Paradoxalement, je ne me baserai pas sur le succès de ce film pour penser que nous sommes à la veille d’un réveil du christianisme. Ce film relève d’abord de la religion vicaire, autrement dit de cette idée qu’il est bon que des gens croient lorsque personnellement, je ne crois pas. Qu’il est bon que le christianisme existe, même si je ne suis pas chrétien, car cela me rassure sur l’état de notre culture et de notre humanité. Autrement dit, si l’on proposait au français qui, dans leur majorité ne sont pas pratiquants, de démolir les églises, et de se débarrasser définitivement du christianisme, je ne suis pas sûr qu’ils le souhaiteraient.

Aussi, le premier élément d’analyse que je ferai repose sur la constatation que des gens sont authentiquement croyants. C’est important de le savoir, car c’est avant tout rassurant.

Autre aspect, et qui n’est pas proprement religieux, mais auquel nous pouvons nous identifier, c’est celui d’aller au bout de sa vie. Lequel d’entre nous peut-il dire qu’il est capable d’aller au bout de sa vie ? Or, là, dans ce film, on voit des hommes qui vont au bout de leur vie, et vivent pleinement leur vie, au point que les deux moines échappant au massacre donnent le sentiment qu’ils sont passés à côté de leur vie. Donc, aller au bout de sa vie, c’est l’aspiration de tous les hommes, et c’est quelque chose dont très peu de gens sont capables. Aussi, voir cela est une chose extrêmement puissante.

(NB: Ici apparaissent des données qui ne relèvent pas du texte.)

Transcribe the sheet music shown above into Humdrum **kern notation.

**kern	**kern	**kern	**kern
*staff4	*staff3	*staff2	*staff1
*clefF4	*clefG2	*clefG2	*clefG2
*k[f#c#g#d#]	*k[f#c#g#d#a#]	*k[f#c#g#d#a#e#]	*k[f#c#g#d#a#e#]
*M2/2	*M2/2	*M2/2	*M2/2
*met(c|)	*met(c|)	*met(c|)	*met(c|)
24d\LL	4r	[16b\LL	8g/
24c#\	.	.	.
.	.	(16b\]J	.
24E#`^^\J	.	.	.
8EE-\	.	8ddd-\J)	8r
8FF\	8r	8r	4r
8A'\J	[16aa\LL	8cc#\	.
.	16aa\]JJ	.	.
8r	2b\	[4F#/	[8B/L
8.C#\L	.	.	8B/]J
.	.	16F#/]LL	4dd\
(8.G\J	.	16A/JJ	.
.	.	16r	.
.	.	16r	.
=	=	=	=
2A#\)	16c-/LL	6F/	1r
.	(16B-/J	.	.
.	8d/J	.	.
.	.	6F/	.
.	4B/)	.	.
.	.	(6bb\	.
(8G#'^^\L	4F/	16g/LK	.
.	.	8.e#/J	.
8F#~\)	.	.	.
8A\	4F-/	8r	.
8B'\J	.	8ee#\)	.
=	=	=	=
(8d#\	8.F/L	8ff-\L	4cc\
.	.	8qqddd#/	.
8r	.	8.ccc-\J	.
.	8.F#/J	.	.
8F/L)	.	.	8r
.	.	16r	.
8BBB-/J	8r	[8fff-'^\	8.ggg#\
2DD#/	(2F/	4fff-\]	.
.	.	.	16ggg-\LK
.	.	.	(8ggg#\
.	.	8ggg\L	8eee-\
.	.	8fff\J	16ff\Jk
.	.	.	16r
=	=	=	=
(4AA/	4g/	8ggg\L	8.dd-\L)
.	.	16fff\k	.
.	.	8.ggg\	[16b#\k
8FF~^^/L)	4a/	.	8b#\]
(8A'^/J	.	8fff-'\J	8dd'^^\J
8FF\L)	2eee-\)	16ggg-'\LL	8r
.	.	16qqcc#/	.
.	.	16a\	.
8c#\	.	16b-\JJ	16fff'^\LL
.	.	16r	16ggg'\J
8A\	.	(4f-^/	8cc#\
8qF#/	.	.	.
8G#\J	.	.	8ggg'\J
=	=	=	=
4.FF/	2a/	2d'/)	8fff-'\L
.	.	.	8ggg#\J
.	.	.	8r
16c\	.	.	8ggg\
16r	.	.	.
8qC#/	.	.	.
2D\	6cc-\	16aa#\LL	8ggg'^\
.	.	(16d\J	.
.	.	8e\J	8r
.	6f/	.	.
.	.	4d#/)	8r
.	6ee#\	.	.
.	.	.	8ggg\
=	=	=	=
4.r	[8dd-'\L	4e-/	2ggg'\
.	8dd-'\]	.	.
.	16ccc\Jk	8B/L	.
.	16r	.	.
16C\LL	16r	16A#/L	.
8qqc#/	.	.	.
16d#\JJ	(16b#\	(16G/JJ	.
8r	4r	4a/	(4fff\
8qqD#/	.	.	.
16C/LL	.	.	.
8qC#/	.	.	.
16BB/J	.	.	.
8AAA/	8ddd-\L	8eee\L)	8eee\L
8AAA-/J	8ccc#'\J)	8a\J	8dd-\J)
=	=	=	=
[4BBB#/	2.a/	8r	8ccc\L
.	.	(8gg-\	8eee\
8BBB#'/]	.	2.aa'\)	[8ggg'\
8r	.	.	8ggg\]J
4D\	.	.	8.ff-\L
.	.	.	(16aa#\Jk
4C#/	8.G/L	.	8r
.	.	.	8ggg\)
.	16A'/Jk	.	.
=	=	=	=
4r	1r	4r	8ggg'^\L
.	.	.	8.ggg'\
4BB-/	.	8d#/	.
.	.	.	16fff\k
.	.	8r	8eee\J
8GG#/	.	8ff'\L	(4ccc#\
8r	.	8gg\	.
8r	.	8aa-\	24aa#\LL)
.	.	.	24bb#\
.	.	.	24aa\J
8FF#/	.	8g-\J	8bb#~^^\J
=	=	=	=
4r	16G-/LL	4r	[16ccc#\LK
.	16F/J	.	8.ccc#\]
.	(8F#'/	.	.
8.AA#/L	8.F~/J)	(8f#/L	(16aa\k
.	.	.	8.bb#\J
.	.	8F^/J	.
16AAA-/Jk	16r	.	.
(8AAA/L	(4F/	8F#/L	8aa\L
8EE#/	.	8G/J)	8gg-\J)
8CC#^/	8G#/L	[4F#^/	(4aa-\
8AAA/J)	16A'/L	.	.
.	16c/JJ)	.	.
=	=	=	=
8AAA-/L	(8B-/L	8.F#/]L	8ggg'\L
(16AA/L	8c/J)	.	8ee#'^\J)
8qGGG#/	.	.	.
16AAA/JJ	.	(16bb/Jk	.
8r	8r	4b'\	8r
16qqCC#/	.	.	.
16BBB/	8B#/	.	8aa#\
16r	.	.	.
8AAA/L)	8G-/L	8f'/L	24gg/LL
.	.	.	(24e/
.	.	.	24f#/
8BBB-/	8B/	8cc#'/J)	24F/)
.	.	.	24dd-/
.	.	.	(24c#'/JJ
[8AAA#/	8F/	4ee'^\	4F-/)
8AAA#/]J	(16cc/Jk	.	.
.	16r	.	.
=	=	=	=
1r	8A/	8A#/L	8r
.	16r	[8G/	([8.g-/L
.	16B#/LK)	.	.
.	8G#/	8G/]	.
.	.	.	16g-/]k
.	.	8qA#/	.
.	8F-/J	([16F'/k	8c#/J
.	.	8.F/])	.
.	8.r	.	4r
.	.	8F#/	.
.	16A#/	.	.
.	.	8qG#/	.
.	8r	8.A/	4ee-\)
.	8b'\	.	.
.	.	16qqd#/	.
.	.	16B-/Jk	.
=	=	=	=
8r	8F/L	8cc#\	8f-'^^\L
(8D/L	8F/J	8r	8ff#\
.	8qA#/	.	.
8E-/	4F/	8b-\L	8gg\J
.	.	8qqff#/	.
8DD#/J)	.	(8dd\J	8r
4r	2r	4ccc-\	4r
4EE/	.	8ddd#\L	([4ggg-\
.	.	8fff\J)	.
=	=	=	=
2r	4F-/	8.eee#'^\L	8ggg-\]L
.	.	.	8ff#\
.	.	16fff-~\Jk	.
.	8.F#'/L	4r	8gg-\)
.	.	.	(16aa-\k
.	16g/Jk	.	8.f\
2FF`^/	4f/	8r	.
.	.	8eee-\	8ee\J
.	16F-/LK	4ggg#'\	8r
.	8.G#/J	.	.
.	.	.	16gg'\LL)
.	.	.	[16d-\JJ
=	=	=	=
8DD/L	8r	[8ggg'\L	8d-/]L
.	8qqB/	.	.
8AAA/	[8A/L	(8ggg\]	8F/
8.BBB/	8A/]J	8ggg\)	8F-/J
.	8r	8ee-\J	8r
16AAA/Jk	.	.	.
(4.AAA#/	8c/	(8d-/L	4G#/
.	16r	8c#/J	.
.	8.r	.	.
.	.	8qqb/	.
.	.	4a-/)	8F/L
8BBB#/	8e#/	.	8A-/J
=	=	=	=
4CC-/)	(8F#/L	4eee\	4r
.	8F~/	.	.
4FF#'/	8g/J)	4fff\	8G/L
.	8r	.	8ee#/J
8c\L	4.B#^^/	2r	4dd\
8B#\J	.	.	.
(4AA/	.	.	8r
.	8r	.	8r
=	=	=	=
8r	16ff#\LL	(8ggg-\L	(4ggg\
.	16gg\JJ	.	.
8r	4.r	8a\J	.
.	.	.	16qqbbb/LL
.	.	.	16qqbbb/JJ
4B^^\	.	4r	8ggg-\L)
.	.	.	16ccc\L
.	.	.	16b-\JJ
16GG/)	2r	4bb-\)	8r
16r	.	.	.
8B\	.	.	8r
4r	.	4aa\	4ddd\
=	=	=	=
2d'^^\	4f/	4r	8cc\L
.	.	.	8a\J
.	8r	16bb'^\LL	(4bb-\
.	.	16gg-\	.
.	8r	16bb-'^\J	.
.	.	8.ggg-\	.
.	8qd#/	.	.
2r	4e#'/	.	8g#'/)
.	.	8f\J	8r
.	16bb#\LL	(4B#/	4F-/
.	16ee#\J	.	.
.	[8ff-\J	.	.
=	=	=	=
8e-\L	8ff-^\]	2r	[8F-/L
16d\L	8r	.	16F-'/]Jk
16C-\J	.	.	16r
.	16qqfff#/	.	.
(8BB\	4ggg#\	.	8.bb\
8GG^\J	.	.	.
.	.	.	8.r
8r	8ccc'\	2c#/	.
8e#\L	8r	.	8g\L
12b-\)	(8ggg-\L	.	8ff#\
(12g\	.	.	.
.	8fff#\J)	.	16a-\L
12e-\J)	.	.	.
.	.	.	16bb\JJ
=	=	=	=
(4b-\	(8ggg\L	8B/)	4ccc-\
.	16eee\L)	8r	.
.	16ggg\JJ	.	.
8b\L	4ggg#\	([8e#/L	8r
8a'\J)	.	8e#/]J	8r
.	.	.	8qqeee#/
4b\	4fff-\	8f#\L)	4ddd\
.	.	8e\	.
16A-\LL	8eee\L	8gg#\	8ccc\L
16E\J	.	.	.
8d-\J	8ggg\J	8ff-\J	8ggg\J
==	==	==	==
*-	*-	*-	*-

Troisième aspect concernant cette fois le christianisme, c’est qu’on a là une vision d’un christianisme de faiblesse, autrement dit un christianisme qui se donne, donc qui ne cherche pas à conquérir, et on a là, le plus beau des christianisme. C’est le meilleur du christianisme. Un christianisme entièrement donné.

C’est le principe de la fraternité. Alors que liberté et égalité ne semblent pas fonctionner.

Oui, ce sont les valeurs faibles du christianisme, autrement dit, c’est l’idée de la fraternité, c’est l’idée de la communauté, c’est également l’idée de la fragilité, c’est l’idée de la ritualité, c’est aussi la chasteté. C’est donc tout un ensemble de valeurs qui sont des contre-valeurs dans notre époque.

Ce que je veux dire, c’est que nous sommes mis là face à la notion de « lien sociale », puisque les hommes sont reliés les uns aux autres, horizontalement et verticalement. C’est d’ailleurs la symbolique de la croix dans le christianisme ; une symbolique si puissante qu’on ne la voit pas du tout. Le christianisme, en nous reliant les uns aux autres nous relit également à Dieu ; aussi, suis-je relié à ce qui est plus haut que moi !

(Paru dans Chroniques d'actualité, n°3, juillet-août 2011)



[1] Jean-Pierre Denis, Pourquoi le christianisme fait scandale, Paris, Seuil, 2011.